それに加えて、夜勤もしなければならないですよね。
つまり、院内保育所は、施設の規模によって保育や勤務内容が大きく違ってくるんです。
なので、施設ごとの特徴や条件をよく確かめることが大切ですよ。
ただ、院内保育所の求人数はあまり多くない上に、条件の良い求人は保育士転職サイトで非公開に扱われていることが多いです。
なので、個人で探してもなかなか良い求人にめぐり合えず、転職活動がなかなか進みにくいんですよね。
なので、
- 「できるだけ多くの院内保育所の求人の中から、自分に合う施設を見つけたい」
- 「その施設の生の情報を知りたい」
という方は、保育士転職サイトを利用してみるのがいいと思います。
転職のプロによる確かな情報がもらえるので、効率的に転職活動が進められるはずですよ。
院内保育所の勤務に向いている保育士とは?
以上のように、院内保育所には一般の保育園とは違った特徴があります。
その特徴からくるデメリットを、それほど大きく感じないのであれば、院内保育所の勤務に向いているといえます。
たとえば、
- 「夜勤があっても、体力には自信があるので大丈夫!」
- 「土日よりも、平日に休んで自分の時間にしたい」
という方には、向いていますね。
また、院内保育所の求人には、「経験者歓迎」「保育士資格のある方」とあることが多いです。
なので、新卒の方よりも保育経験者向け、そして無資格の方よりは保育士資格を持つ方が有利になりますよ。
まとめ
以上、「院内保育所の特徴」と「保育士が院内保育所に転職するときのメリット、デメリット」について解説してきましたが、いかがでしたでしょうか。

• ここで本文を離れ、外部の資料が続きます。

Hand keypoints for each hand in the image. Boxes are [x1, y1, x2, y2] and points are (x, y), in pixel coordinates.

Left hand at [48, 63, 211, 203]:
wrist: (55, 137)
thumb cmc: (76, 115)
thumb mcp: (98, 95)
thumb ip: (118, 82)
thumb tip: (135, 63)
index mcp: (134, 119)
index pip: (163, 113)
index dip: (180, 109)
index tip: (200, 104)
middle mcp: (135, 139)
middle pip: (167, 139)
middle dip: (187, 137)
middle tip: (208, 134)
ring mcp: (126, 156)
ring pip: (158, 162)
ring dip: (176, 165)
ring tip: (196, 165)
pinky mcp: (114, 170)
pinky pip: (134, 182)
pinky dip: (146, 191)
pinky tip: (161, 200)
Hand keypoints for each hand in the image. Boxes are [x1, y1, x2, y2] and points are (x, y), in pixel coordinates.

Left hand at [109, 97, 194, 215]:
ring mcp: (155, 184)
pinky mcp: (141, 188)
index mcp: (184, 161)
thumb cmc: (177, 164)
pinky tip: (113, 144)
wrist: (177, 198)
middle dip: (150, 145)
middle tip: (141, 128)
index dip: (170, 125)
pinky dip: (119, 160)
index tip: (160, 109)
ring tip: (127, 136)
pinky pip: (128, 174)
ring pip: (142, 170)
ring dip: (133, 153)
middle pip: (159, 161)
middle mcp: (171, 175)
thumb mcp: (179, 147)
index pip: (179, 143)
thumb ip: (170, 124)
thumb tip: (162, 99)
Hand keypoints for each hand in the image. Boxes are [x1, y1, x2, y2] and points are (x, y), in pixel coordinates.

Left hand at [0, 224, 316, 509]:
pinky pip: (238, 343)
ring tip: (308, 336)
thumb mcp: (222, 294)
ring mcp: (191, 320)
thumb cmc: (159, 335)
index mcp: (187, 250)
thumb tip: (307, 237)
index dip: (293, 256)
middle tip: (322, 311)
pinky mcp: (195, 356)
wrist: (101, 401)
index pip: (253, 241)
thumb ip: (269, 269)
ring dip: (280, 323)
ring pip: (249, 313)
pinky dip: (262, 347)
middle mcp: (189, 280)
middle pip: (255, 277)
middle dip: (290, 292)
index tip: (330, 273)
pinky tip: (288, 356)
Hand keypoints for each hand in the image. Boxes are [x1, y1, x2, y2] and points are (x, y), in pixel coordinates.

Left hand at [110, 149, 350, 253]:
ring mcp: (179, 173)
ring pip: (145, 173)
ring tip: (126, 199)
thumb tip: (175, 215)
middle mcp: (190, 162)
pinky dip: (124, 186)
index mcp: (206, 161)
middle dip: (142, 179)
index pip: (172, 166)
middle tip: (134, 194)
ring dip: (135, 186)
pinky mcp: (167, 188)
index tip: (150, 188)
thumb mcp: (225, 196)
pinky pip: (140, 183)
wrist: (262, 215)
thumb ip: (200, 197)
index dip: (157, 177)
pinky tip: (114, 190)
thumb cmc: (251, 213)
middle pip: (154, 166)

院内保育所の勤務は、一般の保育園に比べるとそれほど難しくはないです。
少人数の保育であったり、行事がなかったり、保育士にとって負担が少なくメリットは多いんですよね。
しかし、転職を考えるときに、まず押さえておくべき注意点は、「夜勤ができるかどうか」です。

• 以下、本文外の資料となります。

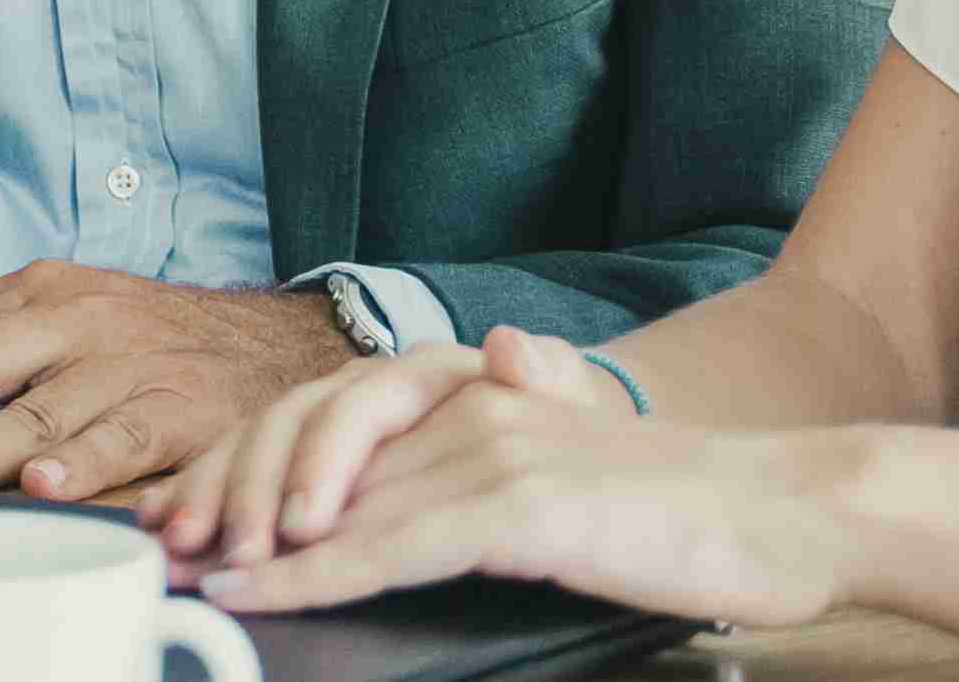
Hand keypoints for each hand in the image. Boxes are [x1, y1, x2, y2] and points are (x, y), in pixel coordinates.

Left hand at [0, 264, 360, 501]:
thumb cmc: (152, 341)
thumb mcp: (65, 323)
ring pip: (44, 410)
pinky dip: (87, 466)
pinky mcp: (185, 409)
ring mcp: (132, 364)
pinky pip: (128, 441)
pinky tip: (46, 487)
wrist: (281, 344)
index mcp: (42, 295)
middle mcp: (80, 322)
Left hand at [178, 329, 864, 630]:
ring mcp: (493, 450)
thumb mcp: (565, 462)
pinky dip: (316, 570)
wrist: (786, 511)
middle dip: (227, 488)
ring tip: (192, 571)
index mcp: (477, 387)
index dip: (249, 454)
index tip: (194, 505)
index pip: (328, 407)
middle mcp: (472, 403)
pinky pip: (392, 540)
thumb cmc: (679, 509)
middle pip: (309, 437)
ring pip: (338, 491)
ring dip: (251, 536)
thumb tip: (484, 371)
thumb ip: (493, 443)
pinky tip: (268, 587)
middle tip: (171, 543)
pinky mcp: (520, 508)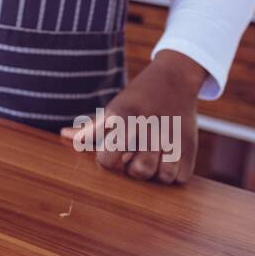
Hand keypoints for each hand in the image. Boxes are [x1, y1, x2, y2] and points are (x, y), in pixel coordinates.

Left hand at [59, 50, 203, 184]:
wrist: (174, 78)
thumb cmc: (137, 98)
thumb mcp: (114, 108)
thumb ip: (91, 127)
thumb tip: (64, 134)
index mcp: (123, 118)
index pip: (106, 159)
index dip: (107, 161)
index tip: (112, 153)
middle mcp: (149, 127)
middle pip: (139, 171)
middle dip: (134, 169)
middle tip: (136, 157)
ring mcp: (172, 136)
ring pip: (163, 176)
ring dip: (157, 173)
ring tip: (154, 158)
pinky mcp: (190, 145)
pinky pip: (180, 177)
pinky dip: (174, 172)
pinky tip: (168, 157)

ほとんどの院内保育所には夜勤があるので、その生活パターンが自分に合うか、体力的に大丈夫かを慎重に考えましょう。
それさえクリアできれば、院内保育所は夜勤手当がもらえる分給料がよく、平日に休めるのはとても魅力的ですよね。
ただ、よりあなたに合う院内保育所を見つけるためには、「保育の実態」「職員の人間関係」などの、より詳しい情報が必要ですね。
もし、興味があれば保育士転職サイトから細かな情報を得たり、実際に見学に行ったりしながら、検討してみてはどうでしょうか。
転職先の候補に入れられれば、選択肢の幅が大きく広がりますよ。